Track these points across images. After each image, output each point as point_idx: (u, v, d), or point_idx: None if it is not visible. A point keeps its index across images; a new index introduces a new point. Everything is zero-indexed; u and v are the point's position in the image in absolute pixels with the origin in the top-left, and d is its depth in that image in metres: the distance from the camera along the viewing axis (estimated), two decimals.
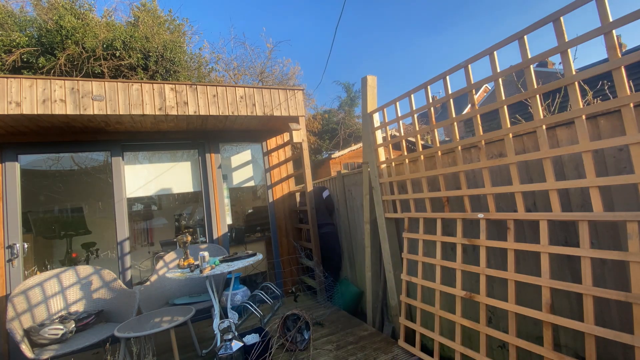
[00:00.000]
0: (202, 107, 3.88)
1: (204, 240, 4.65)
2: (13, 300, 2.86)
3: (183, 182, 4.62)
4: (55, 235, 5.32)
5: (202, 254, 2.81)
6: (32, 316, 2.95)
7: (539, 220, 1.92)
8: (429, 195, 2.66)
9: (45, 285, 3.14)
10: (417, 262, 2.94)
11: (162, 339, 3.30)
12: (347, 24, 30.22)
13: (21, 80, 3.20)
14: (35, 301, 3.03)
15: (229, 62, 11.31)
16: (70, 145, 3.98)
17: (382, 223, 3.21)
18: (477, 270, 2.26)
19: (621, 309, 1.68)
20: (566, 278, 1.89)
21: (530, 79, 1.88)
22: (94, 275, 3.36)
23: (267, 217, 4.91)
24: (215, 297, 2.96)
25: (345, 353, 2.85)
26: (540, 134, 1.85)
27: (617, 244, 1.67)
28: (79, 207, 5.85)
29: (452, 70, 2.36)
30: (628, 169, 1.61)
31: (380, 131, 3.31)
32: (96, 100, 3.43)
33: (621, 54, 1.53)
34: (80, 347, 2.62)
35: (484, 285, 2.21)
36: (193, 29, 9.88)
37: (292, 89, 4.48)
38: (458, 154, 2.39)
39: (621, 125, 1.59)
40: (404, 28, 54.07)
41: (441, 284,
----------
» **What is needed**
For this exercise, print all of the entries exactly as they appear, but without pictures.

» **Written reply**
Track these points across images. After each image, output each point as point_idx: (u, v, d), or point_idx: None if it is not visible. A point keeps its index across images; a new index introduces a new point. Everything is zero-indexed; u and v are the point's position in the image in absolute pixels with the origin in the top-left, and d is its depth in that image in metres: the distance from the camera along the viewing axis (estimated), two decimals.
[00:00.000]
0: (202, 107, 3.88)
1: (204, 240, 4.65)
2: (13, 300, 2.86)
3: (183, 182, 4.62)
4: (55, 235, 5.32)
5: (202, 254, 2.81)
6: (32, 316, 2.95)
7: (539, 220, 1.92)
8: (429, 195, 2.66)
9: (45, 285, 3.14)
10: (417, 262, 2.94)
11: (162, 339, 3.30)
12: (347, 24, 30.22)
13: (21, 80, 3.20)
14: (35, 301, 3.03)
15: (229, 62, 11.31)
16: (70, 145, 3.98)
17: (382, 223, 3.21)
18: (477, 270, 2.26)
19: (621, 309, 1.68)
20: (566, 278, 1.89)
21: (530, 79, 1.88)
22: (94, 275, 3.36)
23: (267, 217, 4.91)
24: (215, 297, 2.96)
25: (345, 353, 2.85)
26: (540, 134, 1.85)
27: (617, 244, 1.67)
28: (79, 207, 5.85)
29: (452, 70, 2.36)
30: (628, 169, 1.61)
31: (380, 131, 3.31)
32: (96, 100, 3.43)
33: (621, 54, 1.53)
34: (80, 347, 2.62)
35: (484, 285, 2.21)
36: (193, 29, 9.88)
37: (292, 89, 4.48)
38: (458, 154, 2.39)
39: (621, 125, 1.59)
40: (404, 28, 54.07)
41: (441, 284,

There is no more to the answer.